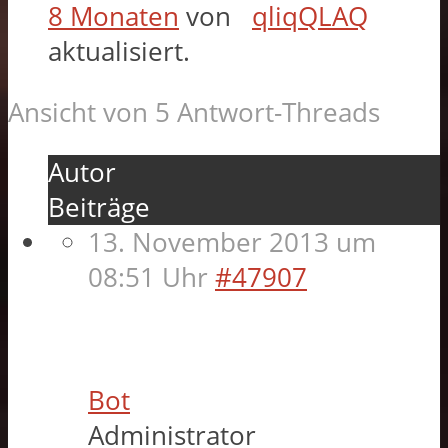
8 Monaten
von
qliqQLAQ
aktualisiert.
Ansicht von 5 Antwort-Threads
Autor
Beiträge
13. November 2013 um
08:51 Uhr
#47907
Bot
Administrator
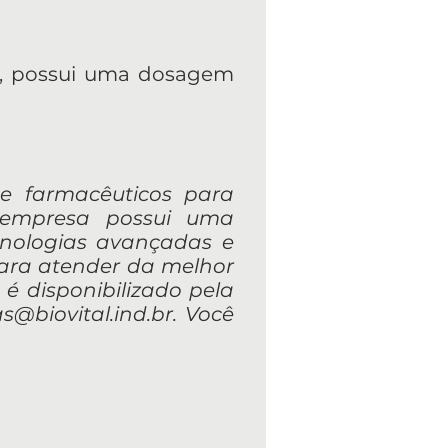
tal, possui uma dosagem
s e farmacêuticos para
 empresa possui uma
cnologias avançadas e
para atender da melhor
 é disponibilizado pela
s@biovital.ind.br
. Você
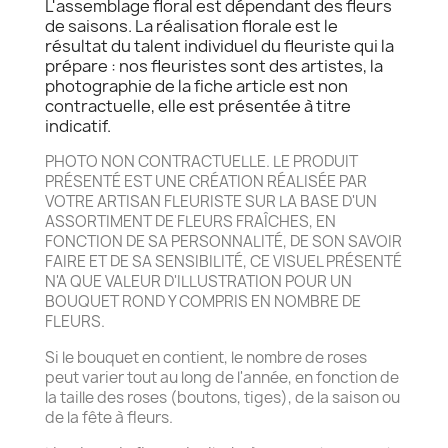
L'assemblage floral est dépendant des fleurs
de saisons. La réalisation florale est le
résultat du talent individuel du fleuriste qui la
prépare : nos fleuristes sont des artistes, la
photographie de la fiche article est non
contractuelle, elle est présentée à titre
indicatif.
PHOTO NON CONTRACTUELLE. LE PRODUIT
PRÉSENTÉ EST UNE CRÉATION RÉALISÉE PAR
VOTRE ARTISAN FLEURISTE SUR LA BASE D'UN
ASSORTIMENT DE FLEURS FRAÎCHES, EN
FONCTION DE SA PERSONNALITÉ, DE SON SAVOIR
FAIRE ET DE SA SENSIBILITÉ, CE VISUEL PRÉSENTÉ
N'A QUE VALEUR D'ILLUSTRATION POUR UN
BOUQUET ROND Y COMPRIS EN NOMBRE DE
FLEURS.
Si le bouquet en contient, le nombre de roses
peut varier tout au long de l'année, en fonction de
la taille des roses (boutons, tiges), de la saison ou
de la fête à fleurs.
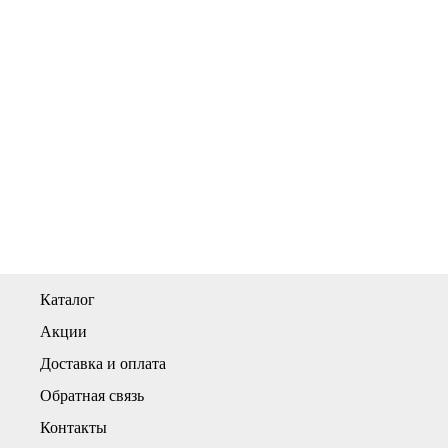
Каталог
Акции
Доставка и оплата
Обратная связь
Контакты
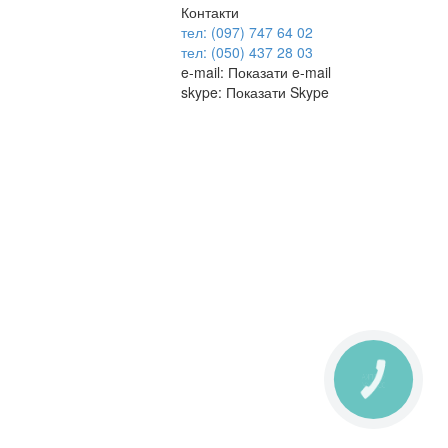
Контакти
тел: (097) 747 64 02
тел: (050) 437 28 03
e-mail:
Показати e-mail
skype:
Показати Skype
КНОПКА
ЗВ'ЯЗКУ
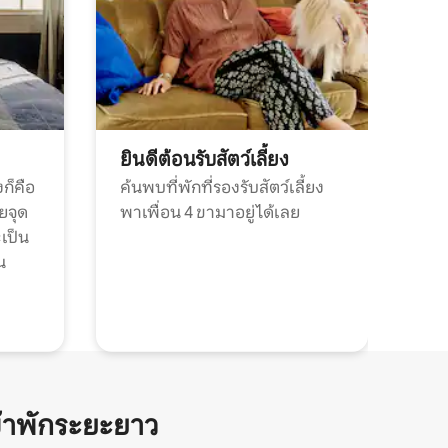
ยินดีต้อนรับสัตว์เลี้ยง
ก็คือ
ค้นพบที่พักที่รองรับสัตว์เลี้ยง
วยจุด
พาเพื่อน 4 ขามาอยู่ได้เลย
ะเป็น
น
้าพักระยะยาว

═══

Exercise aim: Exact copy, pictures excluded: repeat the lines from the top of the material through the line with "para atender da melhor".

Answer section:
8 Monaten
von
qliqQLAQ
aktualisiert.
Ansicht von 5 Antwort-Threads
Autor
Beiträge
13. November 2013 um
08:51 Uhr
#47907
Bot
Administrator
tal, possui uma dosagem
s e farmacêuticos para
 empresa possui uma
cnologias avançadas e
para atender da melhor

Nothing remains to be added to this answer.